3.  Design for customers. 
Because the next industrial revolution is driven by large-scale digital technology, it’s easy to overlook the way it could affect human relationships. The new infrastructure is a web of connections among people: Producers and consumers, in particular, are much more closely connected than they used to be. Through smartphones and social media, consumers can connect directly to primary producers of the products and services they buy. Through sensors and data analytics, producers can be thoroughly attuned to the needs, habits, and long-term interests of the people who buy products and services. As a designer of the new platforms, or a business leader participating in them, you have an unprecedented opportunity to build a customer-centric enterprise, one that connects with what people genuinely want and need from your company, thus generating commitment that will last a lifetime.
For many large businesses, this represents a dramatic change. Apparel companies, for example, are building new connections between the retail store and the factory, so that retail customers’ preferences rapidly translate into new clothing designs. A few farsighted companies, such as Inditex (Zara) and H&M, have pioneered this approach in their own operations. Now, the platforms of the Industrial Internet make it much easier for any apparel manufacturer to follow suit. Banks, power utilities, and telecommunications providers are making similar transitions: They are cleaning up their user interfaces, offering new types of services, and solving customer problems in faster, friendlier, more responsive, and more effective ways.
When you design for customer-centricity, you translate your desired relationship and mutual commitment into the look and feel of your enterprise. A true omnichannel customer experience connects every touch point: all face-to-face contact, every retail environment, all online activity, anything connected through a smartphone, and all the other myriad connections between you and your customer. In the new infrastructure of your business, there are far more touch points to work with. Customers live in an interactive world. Their behavior is aggregated into data you can consult to make business decisions. Your behavior, in turn, is more evident and transparent to them than it has ever been before.

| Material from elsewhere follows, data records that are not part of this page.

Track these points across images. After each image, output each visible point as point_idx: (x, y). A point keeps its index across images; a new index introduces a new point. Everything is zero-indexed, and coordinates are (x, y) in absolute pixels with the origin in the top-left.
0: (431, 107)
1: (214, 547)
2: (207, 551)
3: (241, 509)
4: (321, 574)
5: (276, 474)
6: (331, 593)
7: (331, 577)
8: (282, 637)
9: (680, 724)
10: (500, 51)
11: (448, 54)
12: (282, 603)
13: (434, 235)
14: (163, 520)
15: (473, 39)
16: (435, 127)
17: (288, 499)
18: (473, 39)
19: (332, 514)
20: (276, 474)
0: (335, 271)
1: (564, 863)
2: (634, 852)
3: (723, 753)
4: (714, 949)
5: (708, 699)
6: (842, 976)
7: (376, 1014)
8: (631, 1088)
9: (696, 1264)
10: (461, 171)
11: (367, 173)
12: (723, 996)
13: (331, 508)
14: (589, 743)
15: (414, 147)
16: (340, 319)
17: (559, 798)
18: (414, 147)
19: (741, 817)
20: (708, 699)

For example, consider a simple shopping transaction. A customer places an order online for a shirt, trying it on in a virtual showroom, and then picks it up in a local store. Can he or she move seamlessly from the smartphone to the pickup point? Is it obvious how to try it on and pay for it without waiting in line? Is it easy to pay? Does the store, abetted by analytics, show the customer other items that would look good with that shirt?
You will need new levels of design acumen to succeed. People will interact with your company through online automated systems, and perhaps through robots in the physical world. Are these machines appealing or frustrating? Do they draw upon knowledge of ergonomics and human sensitivity? (Does it mimic the sequence and pacing of human interaction?) Equally important, are your systems adaptable? The more easily professionals and customers can change and customize their systems — without having to be an IT professional — the more effective they will be.